» **Passage to read**:
● ● ● ●

# Back to Dish, got a 942 and in hog heaven



## Jeff McClellan (Apr 22, 2002)

Dumped Time Warner cable and went back to Dish. Had my 942 installed yesterday and its amazing. This has got to be the best receiver yet. Picture quality is outstanding in SD and HD. I have played with everything and cant find anything wrong, except, one issue.

Mark, the digital tuner. It pulls in all my digital stations, except our CBS here in Charlotte. My Sony LCD-RP has no problems getting it and the signal strength is 100 percent. Now I think I know why, but hoped you could help. The analog station for CBS is 3. I realize at this time it wont map it. Its digital stations are 23.3 and 23.4 All other digitals are mapped to the correct analog station number with the .1,.2,.3,.4, and .5 next to the analog number for that station. Could it be that since there isn't a 23.1 it cant see it, or because it isn't mapped to the 3 segment. This is my only aggravation. It isn't because of strength because it pulled in the digital stations from Spartenburg SC, over 70 miles away and digital from Greensboro NC at 90 miles away. They are weak and pixelate, but at times the signal is great. It is my local CBS that worries me.

Oh, HDMI to HDMI does put out audio. Very well I might add. I cant set the volume over 6 on this set due to the loudness.Dish, got it right. This receiver is the best.


----------



## Mark Lamutt (Mar 24, 2002)

Welcome back, Jeff!

When you bring up the Local Channels screen, select Add Locals, and put in channel 23 in the Transmit Number box, do you show any signal strength? If so, what happens when you save? 

What exact channels is your CBS broadcasting on, including subchannels, and what is broadcast on each subchannel?


----------



## Jeff McClellan (Apr 22, 2002)

23.3 is CBS-HD 1080i
23.4 is CBS-SD 480i
23.5 is CBS 4801 weather
When I use the 942 and go to add 23, nothing.
I scanned them again with the Sony tuner and they are there. I scanned again with the 942 and nothing. Tower is about 30 miles away. It did find the one from Spartenburg is the same direction at 75 miles away. I am using a roof top Winegard HD Ghost killer with rotor. Its weird.


----------



## Mark Lamutt (Mar 24, 2002)

Yeah, that's most likely a 942 bug. I'll add it to the list, and get it reported.


----------



## Jeff McClellan (Apr 22, 2002)

I think when it starts a scan, it looks for digital stations that are a single number. If it finds one it then looks at .1 then .2 then .3. As long as it finds something at .1 it moves to the next .number. In my case, CBS starts with 23.3. Since it didnt find a 23 or a 23.1 it moved on to 24. Bug I think.


----------



## Mike Johnson (Jan 16, 2005)

Mark,
I have a similar issue here as well. I have a local CBS affiliate that has their digital channel mapped as 39.3. (No .1 or .2 just like Jeff has.) My 942 missed the station when I scanned for it, and when I tried to program it manually it got a signal lock in the "add channels" screen but the 942 wouldn't save it. Also, the station isn't running PSIP yet. The station is KMEG-DT in Sioux City, IA. 

I was able to add it on my 811 ok.

● ● ● ●

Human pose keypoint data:
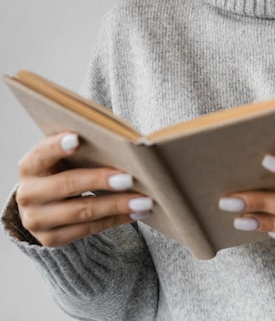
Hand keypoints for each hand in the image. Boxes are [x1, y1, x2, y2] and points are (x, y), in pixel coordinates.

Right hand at [16, 132, 152, 246]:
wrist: (43, 204)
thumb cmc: (62, 169)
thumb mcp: (62, 156)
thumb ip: (79, 147)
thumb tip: (117, 141)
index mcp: (30, 166)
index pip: (42, 153)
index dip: (58, 146)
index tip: (77, 138)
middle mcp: (28, 194)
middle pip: (67, 184)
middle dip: (100, 180)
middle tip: (129, 178)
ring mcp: (37, 220)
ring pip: (82, 212)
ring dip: (117, 205)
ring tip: (144, 200)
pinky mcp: (52, 239)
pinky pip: (88, 230)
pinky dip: (115, 220)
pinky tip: (135, 213)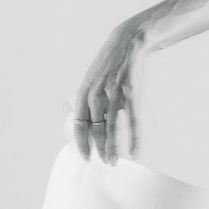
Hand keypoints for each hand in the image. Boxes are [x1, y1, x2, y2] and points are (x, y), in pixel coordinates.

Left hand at [71, 21, 144, 164]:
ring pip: (111, 128)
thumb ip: (84, 99)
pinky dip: (133, 138)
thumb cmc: (107, 65)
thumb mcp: (90, 79)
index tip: (85, 157)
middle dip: (98, 149)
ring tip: (113, 162)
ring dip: (112, 148)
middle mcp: (96, 95)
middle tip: (103, 163)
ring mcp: (114, 94)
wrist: (127, 44)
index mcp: (84, 92)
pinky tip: (134, 151)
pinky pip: (132, 121)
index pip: (79, 124)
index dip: (81, 142)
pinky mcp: (131, 94)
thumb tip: (75, 116)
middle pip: (95, 129)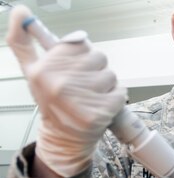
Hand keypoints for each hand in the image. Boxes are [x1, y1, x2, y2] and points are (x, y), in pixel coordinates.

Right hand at [7, 6, 126, 176]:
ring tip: (92, 97)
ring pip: (111, 75)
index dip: (82, 56)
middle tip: (84, 87)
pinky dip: (116, 98)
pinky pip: (121, 92)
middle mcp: (60, 82)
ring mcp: (80, 99)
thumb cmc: (52, 101)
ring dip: (107, 85)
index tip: (74, 70)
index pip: (80, 43)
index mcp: (43, 68)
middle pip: (99, 57)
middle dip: (95, 70)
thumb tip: (19, 10)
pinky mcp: (99, 113)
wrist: (64, 137)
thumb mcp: (32, 71)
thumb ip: (24, 42)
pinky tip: (102, 106)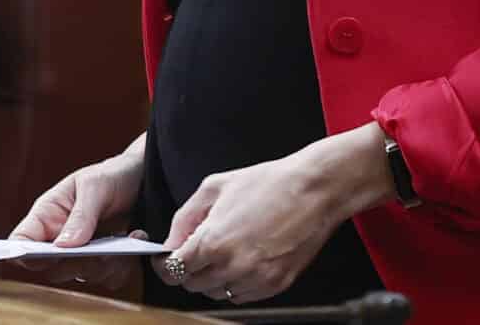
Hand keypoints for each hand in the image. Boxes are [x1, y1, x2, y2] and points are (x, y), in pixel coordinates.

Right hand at [8, 134, 146, 291]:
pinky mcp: (105, 263)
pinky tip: (136, 236)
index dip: (24, 254)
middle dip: (77, 264)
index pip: (22, 241)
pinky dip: (124, 265)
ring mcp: (83, 254)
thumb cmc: (112, 176)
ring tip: (124, 240)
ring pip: (83, 276)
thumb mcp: (94, 185)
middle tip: (99, 251)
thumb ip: (80, 214)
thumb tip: (62, 246)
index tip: (46, 257)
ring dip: (105, 264)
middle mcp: (60, 239)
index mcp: (47, 216)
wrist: (144, 179)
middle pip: (52, 270)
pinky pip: (109, 279)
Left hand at [163, 124, 393, 304]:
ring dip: (213, 278)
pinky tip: (245, 259)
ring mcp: (255, 280)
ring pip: (216, 294)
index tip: (166, 258)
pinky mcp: (275, 286)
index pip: (173, 271)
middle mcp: (232, 267)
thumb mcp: (215, 186)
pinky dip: (237, 283)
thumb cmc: (267, 182)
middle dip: (189, 268)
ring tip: (226, 251)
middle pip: (192, 285)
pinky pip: (242, 296)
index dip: (165, 265)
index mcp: (212, 242)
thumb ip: (185, 217)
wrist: (314, 189)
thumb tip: (171, 242)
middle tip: (199, 249)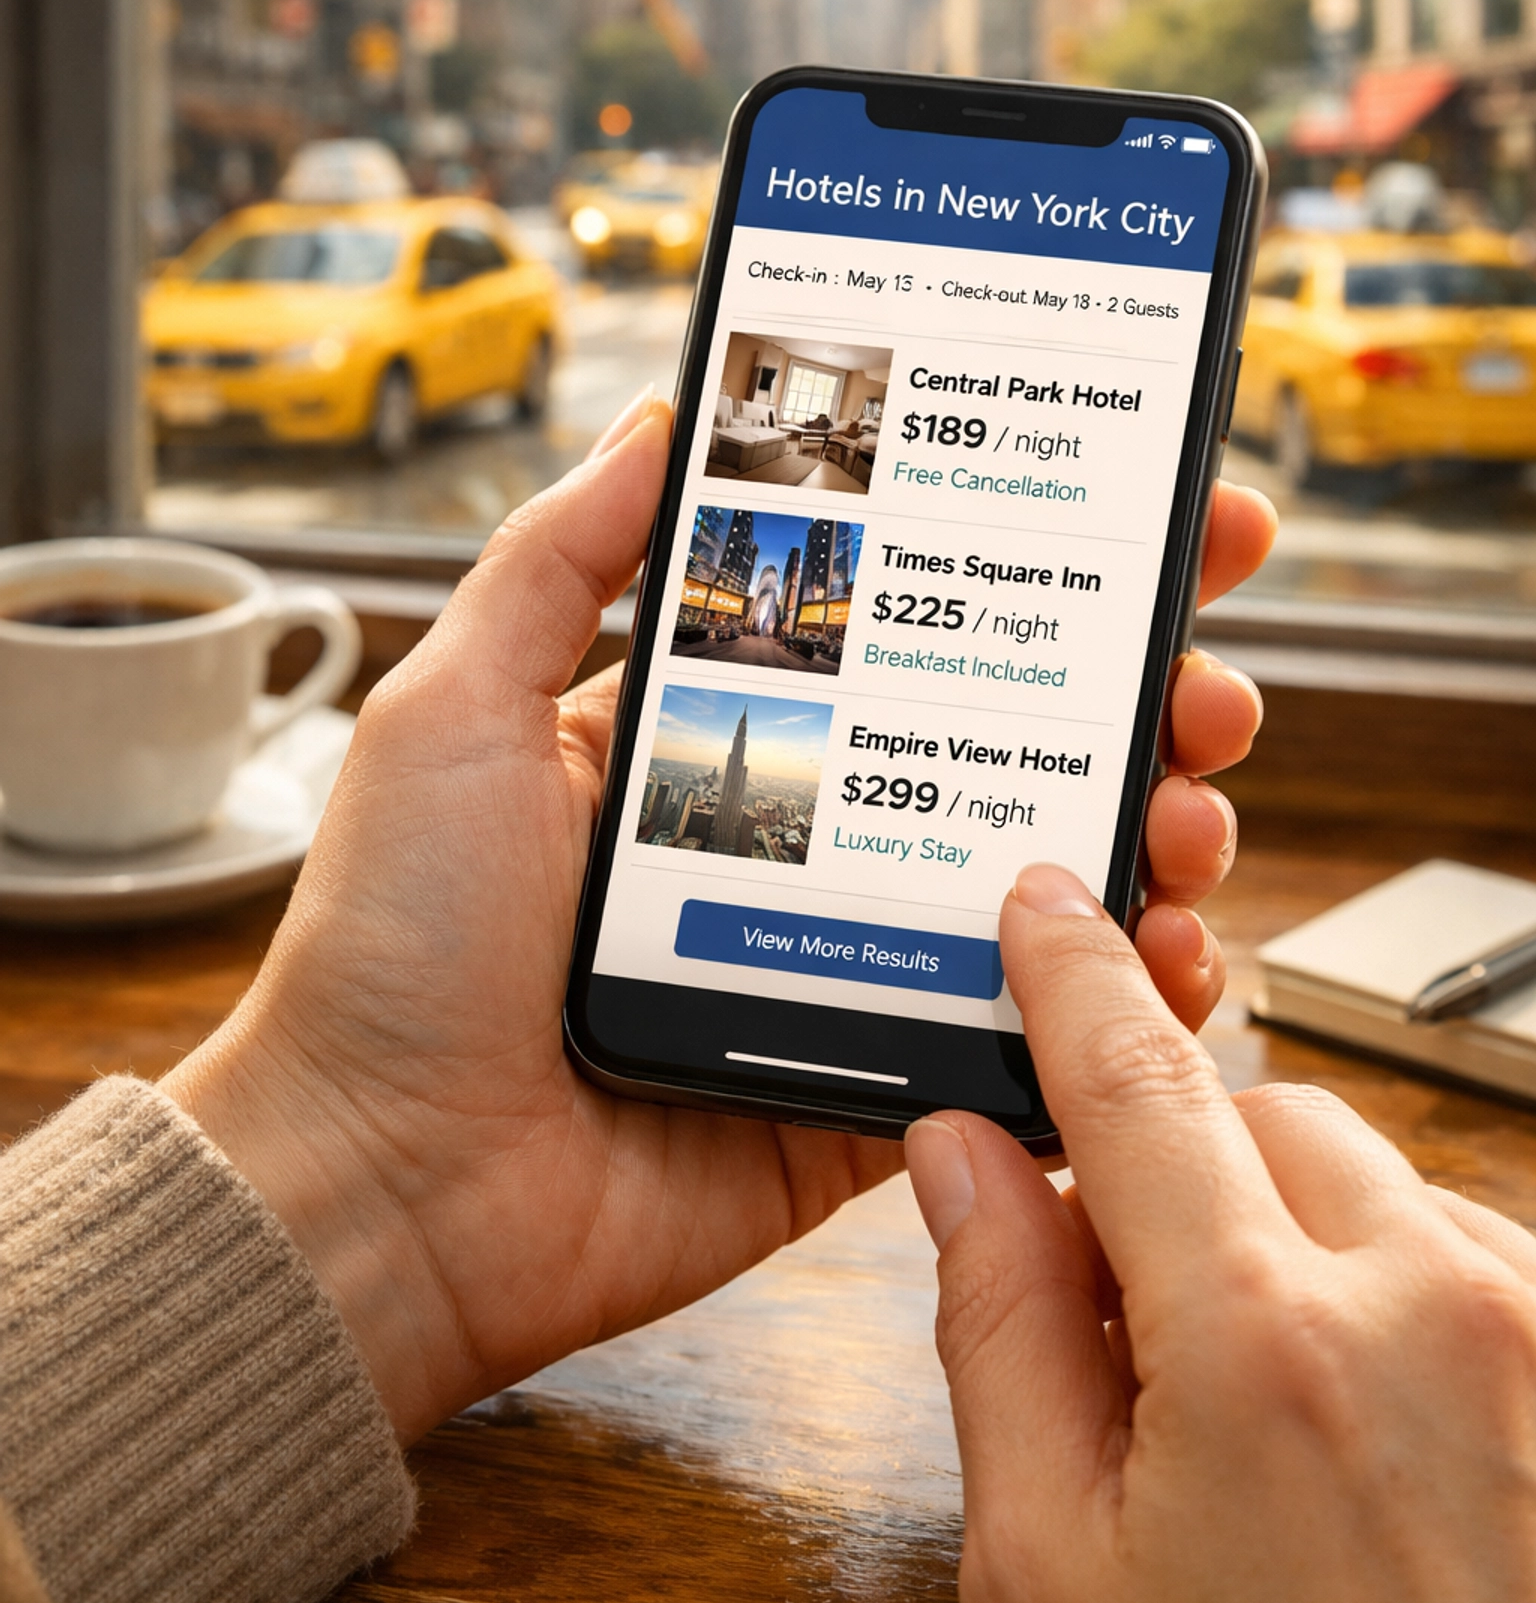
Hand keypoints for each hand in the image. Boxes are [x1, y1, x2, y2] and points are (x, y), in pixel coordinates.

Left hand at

● ● ● ●

» **Required action 1**:
Answer these about the Dish 942 thread:
(a) What analog channel number does the Charlotte CBS station use?
(b) At what resolution is CBS-HD on 23.3 broadcast?
(c) In what city is KMEG-DT located?
» **Required action 2**:
Proceed with the Dish 942 thread, writing on from its last post.
Nothing in the records is needed here.

» **Exercise answer 1**:
(a) 3
(b) 1080i
(c) Sioux City, IA

» **Exercise answer 2**:
----------



## Jeff McClellan (Apr 22, 2002)

Mike, in the add channel, what did you set it at, 39. 
The only thibg I dont like is that you cant add manually and put a decimal then a number to map the station. The Sony Grand Wega will allow this.


----------



## Mike Johnson (Jan 16, 2005)

Yes, I manually entered channel 39 (that's the actual RF channel they broadcast on). The signal strength meter came up to around 75 and showed a locked signal but after clicking the save button it didn't get saved in my channel list.

I had to do the same thing on my 811. The channel scan didn't find it. I entered it manually, and when I saved it, it showed up in my channel list as 39-3 with no call letters.


----------



## Mark Lamutt (Mar 24, 2002)

Mike, I've updated my bug report to Dish with your data as well.


----------



## stu1962 (Mar 23, 2005)

I live North of Winston Salem and I can't pick up the local CBS station out of Greensboro, but I can receive the Charlotte CBS station. I am currently using a Samsung HDTV tuner and I receive the Charlotte CBS (WBTV) on 23.1 for HDTV, 23.2 is SD and 23.3 is for the Power Doppler Radar/Weather.

I have had a 942 on order for a few weeks, but it hasn't shipped yet. Not sure what wilol happen with the channel order when I receive it. I don't think that the Samsung tuner reorders the stations because ABC HDTV is on a .2 and the SD is on a .1


----------



## scottchez (Feb 4, 2003)

Same bug here. My PBS is in HD on Channel .5

It gets .1 and .2 but since there is no .3 is stops and never finds the .5

I need the .5 as its the HD Signal.

They need to change the code to IF Signal Found SCAN all sub channels 1 though 6 to be covered.

Thats how the HD Direct TV does it.


----------



## Mark Lamutt (Mar 24, 2002)

Where are you Scott, and what's the station?


----------



## normang (Nov 14, 2002)

what possesses these stations to jump to .x instead of .1 for their channel, just seems silly on the surface..


----------



## Jeff McClellan (Apr 22, 2002)

May seem silly, but its the only logical reason. I have 24 mapped digital stations. All begin with .1, except CBS. ATSC tuner in Sony KDF-42WE655 finds all. 

The only other thing might be multipathing. I really dont understand it well. In the same general direction as CBS for Charlotte is WSPA, CBS in Spartenburg SC. I pulled it in last night on both tuners with a 65 percent signal. Could it be killing the signal for our local CBS, I dont think so. I still say it is how the 942 maps digital stations. Time will HOPEFULLY tell. I am ok because of the tuner in the Sony. But if I am correct, all 942 sold around Charlotte in the future to people whose sets are only HD ready, are in for a surprise.


----------



## normang (Nov 14, 2002)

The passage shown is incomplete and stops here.